Report every line of the records below that contains the word "pour".

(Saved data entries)
• • • • •
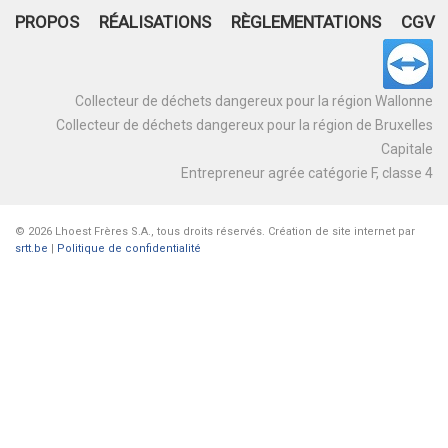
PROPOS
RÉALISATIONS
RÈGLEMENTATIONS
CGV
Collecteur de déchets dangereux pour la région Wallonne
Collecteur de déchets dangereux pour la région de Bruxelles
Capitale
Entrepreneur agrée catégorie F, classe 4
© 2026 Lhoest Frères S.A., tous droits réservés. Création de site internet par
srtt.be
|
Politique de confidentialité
• • • • •
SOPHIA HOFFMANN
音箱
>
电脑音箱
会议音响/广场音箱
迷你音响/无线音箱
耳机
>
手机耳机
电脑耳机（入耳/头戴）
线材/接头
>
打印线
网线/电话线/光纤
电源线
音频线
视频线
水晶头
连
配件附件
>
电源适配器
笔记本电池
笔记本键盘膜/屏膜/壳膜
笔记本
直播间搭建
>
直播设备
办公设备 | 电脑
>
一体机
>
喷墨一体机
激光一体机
• • • • •
■ ANSWER SECTION
Collecteur de déchets dangereux pour la région Wallonne
Collecteur de déchets dangereux pour la région de Bruxelles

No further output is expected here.